Here are the problems...

~ Copper and Silver.
~ Prongs.
~ Shrinkage factor.
~ Possible sintering problems w/ copper.

I think the main part of my problem is jumping for joy that the copper was available for me to use w/ a torch. I thought I had thought out the process of putting this piece together but maybe only on paper.

I started with a polymer clay carving of the heart w/ mountains and created a mold from the 2-part molding material. Originally it was going to be all silver THEN copper clay came along. Ohhh the joy! The mountains in the piece I'm making were red rock and the copper would be stunning!

So I thought use the mountain part of the mold and fill w/ copper. Then add a "tack" with the copper to the back of the mountains and fire.

Once that was done I would make a mold "filler" w/ polymer clay to block the mountain space in the mold. Then fill it with silver to make the heart portion. I was going to make a hole in the silver heart, slice it and form it around the mountains and the "tack" so that when the silver was fired it would shrink down around the 'tack' (maybe I should just call it a post) thus attaching the copper to the silver.

Here's where the problem came in. I skipped steps - I know, I know! Don't skip steps til you know the steps work in the first place!

I was over excited by the copper - and had to make a mountain - it came out awesome - really, really pretty - but I didn't put the 'post/tack' on it. Then of course I had to try the silver... but because I didn't have the post I didn't make the hole. I thought hmmm I'll use bezel wire on the silver and hold the copper to it that way.

Well - that didn't work out - I forgot about the shrinkage factor. The heart shrunk away from the bezel. (I had put it around the base of the heart and it pulled away from the bezel as it fired.)

Then I put the two pieces - copper mountains and silver heart together and POOF the heart shrunk more than the mountain and now it's a whole lotta mountain.

OH and did I mention prongs above - well you won't see them in the silver piece (which actually looked better before I pulled the bezel off, in the pic above it's just setting at the bottom of the heart). In my frustration with the bezel issue I popped the prongs off figured they weren't on there right and ... hmmm that may have been correct. They snapped right off. (I had only done one set of prongs before and they were wires embedded in the piece, these were silver clay and may not have been secured down enough PLUS they were not yet hardened in the tumbler.) ANYWAY - the prongs were going to hold a piece of the red rock I picked up to go on the hearts.

Now, back to the copper canyons - because the mountains were not sitting correctly I tried to bend it down a little with plyers and PPPPPOOOOOOFFFF! It snapped off. Looking at the snapped area I think it didn't sinter 100% through.
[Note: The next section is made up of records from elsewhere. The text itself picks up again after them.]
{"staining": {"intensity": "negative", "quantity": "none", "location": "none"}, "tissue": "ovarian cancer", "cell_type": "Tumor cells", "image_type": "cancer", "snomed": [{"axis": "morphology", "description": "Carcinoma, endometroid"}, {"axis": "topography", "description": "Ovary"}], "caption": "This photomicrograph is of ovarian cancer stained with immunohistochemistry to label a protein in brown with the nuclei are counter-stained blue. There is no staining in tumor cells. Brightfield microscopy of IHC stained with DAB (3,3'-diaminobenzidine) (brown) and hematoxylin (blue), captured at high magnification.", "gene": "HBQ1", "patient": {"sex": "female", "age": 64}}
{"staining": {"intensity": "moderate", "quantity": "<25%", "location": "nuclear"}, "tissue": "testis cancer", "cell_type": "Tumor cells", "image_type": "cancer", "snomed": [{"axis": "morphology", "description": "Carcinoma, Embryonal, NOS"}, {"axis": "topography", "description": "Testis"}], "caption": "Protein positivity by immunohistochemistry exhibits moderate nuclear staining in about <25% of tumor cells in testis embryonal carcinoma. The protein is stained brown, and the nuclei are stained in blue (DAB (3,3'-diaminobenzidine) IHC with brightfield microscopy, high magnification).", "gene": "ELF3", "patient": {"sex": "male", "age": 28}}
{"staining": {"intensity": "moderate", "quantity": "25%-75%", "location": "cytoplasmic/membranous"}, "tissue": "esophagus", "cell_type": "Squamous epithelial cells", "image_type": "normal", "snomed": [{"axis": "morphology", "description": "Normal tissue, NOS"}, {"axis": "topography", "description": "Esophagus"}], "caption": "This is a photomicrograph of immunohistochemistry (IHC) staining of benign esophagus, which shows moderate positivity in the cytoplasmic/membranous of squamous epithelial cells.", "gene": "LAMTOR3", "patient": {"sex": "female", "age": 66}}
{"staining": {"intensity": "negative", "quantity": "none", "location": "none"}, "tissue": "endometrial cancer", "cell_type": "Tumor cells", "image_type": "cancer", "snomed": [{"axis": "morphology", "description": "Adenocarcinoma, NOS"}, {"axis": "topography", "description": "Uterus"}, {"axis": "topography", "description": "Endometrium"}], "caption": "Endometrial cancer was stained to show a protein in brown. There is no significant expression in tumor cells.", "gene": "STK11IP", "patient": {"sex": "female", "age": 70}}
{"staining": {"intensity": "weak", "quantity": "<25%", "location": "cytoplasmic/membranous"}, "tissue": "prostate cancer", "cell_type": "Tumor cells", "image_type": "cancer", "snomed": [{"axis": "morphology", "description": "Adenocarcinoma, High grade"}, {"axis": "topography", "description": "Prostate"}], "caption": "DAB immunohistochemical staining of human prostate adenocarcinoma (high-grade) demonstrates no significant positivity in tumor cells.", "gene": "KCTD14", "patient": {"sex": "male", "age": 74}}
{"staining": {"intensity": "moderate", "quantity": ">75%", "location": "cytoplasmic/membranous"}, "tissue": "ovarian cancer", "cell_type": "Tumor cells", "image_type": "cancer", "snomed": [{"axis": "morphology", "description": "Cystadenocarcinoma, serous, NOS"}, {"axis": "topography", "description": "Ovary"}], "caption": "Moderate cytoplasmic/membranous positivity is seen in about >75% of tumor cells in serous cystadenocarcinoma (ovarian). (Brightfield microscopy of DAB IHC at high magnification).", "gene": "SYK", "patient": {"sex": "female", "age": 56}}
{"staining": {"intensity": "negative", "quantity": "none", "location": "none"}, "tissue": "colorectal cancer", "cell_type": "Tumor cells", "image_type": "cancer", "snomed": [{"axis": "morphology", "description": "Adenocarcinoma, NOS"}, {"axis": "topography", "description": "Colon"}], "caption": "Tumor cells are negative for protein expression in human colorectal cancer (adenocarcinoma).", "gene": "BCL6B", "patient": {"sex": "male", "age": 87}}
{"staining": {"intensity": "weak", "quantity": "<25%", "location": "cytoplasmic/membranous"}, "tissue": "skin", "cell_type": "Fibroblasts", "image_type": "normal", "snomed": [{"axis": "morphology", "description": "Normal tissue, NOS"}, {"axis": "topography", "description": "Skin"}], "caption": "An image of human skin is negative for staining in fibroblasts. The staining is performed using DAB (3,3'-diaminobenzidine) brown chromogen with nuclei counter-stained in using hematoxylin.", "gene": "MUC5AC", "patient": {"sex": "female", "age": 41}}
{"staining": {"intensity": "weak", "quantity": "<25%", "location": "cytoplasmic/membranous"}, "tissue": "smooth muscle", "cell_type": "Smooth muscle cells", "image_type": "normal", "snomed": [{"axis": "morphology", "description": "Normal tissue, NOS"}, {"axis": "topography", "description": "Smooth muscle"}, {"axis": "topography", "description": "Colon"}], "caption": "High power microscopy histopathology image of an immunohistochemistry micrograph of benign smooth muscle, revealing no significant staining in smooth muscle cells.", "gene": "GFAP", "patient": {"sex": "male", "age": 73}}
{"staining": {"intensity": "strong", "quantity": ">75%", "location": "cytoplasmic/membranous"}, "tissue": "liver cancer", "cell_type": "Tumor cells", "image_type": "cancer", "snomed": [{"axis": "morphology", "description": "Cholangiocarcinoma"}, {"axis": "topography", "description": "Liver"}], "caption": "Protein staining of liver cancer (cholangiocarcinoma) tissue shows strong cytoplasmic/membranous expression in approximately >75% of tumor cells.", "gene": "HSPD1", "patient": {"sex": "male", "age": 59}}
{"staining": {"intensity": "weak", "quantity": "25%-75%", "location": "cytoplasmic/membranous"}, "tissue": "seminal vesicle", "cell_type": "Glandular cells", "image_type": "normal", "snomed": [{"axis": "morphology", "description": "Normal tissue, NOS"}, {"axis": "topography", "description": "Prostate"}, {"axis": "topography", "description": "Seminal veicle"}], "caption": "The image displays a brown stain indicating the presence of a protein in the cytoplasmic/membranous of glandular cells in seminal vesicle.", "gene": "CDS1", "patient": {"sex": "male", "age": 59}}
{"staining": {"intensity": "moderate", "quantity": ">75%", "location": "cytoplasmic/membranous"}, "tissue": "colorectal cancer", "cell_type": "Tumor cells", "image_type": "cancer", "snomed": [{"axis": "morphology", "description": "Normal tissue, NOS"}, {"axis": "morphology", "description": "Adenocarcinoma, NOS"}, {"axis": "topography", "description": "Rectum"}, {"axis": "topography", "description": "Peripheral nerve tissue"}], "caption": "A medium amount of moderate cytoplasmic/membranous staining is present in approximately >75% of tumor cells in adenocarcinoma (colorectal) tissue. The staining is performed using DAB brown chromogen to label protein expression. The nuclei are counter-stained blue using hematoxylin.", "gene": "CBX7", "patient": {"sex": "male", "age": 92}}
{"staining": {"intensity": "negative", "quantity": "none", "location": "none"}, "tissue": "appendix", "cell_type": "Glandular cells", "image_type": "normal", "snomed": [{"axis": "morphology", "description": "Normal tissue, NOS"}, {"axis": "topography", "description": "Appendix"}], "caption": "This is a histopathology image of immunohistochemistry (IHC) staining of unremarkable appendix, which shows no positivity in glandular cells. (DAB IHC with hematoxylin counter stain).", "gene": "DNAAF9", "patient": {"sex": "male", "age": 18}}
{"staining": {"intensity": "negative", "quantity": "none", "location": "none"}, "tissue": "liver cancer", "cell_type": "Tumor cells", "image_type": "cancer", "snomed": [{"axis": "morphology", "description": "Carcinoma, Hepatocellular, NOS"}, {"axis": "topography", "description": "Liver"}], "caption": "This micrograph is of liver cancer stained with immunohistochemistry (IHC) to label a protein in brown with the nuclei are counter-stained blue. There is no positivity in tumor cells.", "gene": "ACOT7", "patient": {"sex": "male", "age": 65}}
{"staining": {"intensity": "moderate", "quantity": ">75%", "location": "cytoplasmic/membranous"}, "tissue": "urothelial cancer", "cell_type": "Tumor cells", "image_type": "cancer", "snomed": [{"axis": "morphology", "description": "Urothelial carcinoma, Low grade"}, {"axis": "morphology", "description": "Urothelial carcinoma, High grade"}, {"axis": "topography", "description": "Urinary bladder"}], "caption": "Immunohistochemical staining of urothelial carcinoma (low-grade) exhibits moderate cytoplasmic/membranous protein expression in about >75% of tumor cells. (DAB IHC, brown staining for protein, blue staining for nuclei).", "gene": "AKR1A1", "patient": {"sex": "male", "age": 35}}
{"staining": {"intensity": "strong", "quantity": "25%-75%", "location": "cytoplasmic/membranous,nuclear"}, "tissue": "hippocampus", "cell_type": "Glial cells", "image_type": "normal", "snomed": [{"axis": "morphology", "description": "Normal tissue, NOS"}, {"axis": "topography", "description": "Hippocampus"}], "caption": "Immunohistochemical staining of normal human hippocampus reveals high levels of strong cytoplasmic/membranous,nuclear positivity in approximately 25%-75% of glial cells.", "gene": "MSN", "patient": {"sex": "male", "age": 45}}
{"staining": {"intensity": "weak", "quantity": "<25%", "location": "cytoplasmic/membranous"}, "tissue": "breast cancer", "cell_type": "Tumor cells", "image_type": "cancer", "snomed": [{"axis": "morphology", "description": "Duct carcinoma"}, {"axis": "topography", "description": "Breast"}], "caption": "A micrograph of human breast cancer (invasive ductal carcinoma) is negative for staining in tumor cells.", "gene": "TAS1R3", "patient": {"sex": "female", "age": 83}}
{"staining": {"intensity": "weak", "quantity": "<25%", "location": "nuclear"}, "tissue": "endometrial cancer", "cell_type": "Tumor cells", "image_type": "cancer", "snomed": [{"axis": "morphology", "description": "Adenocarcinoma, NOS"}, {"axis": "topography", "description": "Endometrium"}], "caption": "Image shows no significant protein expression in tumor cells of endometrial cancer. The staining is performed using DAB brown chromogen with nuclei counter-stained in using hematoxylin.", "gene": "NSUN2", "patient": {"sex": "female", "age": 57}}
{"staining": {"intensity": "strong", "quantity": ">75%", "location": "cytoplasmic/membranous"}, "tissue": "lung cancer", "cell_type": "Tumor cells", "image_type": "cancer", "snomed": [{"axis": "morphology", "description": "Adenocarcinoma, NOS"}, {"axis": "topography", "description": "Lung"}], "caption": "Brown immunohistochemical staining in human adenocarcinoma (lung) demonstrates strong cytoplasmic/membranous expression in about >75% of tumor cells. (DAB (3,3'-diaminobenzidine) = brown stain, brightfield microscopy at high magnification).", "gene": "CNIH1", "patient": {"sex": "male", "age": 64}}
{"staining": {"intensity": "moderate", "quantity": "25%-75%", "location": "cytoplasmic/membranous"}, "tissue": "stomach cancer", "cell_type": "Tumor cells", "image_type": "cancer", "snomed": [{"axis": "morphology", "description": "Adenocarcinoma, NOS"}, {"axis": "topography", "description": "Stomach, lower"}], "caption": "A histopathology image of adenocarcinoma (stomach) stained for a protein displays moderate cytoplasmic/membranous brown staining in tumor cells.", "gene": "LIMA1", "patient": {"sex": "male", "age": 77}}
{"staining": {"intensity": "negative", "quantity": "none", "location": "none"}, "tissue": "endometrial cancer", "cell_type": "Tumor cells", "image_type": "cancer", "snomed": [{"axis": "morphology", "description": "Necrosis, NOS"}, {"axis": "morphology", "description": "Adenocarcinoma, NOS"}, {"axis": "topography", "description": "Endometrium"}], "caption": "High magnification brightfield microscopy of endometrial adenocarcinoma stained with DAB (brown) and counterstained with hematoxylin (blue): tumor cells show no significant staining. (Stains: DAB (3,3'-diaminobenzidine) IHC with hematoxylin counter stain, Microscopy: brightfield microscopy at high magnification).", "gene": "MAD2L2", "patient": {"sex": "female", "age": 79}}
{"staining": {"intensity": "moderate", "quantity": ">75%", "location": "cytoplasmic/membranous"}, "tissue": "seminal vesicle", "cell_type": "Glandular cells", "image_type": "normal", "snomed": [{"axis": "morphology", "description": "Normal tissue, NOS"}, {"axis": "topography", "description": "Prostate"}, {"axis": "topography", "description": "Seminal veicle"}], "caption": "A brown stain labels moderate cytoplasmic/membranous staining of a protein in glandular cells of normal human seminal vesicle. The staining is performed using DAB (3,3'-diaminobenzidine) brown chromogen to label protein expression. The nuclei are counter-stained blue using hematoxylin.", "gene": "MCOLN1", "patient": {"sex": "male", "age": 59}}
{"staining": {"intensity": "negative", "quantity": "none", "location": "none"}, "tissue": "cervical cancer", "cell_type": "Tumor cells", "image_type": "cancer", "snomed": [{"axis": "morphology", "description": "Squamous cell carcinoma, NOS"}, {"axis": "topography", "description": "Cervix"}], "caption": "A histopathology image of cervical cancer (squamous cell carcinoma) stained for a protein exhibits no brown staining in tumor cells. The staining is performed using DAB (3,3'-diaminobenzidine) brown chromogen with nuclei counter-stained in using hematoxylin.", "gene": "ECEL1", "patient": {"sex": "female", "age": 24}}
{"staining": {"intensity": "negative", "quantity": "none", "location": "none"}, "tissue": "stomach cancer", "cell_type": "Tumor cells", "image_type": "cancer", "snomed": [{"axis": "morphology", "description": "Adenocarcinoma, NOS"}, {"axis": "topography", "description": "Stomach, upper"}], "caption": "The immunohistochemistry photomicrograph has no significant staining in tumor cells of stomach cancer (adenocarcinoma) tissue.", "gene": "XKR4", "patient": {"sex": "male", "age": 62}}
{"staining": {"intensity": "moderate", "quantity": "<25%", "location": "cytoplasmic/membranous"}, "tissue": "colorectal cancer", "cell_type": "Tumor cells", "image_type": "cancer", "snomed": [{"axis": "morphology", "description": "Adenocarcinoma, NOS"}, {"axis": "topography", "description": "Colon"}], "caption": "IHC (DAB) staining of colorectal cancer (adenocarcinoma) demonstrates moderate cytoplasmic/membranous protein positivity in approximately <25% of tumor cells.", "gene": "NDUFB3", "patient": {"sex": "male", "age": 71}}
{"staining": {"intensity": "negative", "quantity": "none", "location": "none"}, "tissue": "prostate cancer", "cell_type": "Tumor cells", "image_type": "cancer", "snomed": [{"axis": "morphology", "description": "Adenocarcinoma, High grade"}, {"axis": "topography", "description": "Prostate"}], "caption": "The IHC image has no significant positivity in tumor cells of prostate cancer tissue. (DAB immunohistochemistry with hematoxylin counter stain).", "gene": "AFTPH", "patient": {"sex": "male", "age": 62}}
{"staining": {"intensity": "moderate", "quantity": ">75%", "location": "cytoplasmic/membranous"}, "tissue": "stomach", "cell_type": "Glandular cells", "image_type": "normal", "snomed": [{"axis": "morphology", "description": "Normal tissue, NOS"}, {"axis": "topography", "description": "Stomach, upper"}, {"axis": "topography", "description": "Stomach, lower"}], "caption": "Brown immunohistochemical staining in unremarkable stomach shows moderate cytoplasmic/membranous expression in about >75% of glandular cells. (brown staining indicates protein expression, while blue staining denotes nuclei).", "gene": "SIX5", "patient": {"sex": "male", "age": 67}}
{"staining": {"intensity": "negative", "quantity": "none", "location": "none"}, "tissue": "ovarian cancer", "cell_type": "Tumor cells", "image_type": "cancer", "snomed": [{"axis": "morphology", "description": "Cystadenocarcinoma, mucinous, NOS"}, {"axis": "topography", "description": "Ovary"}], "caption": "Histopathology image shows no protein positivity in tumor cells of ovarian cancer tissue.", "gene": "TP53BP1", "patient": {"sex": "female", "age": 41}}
But as I'm only partially sure I know that not being sintered correctly means in my terms - it wasn't cooked long enough. So, I'm posting pictures of what I think it's NOT supposed to look like in the hopes that one of my smart Art Clay Friends will tell me yes, indeed it is not sintered correctly and that they are good pictures of what not to do.

What to do?

Unfortunately I have to travel this week so I have a week to think about it and no time to do anything about it til the weekend.

Suggestions on what I did wrong? Or am I going it the right direction and need to follow the steps I originally laid out?

Things that make you go hmmmmmm....

(PS... it's now 37 degrees, overcast and I still have to do 'real' work.)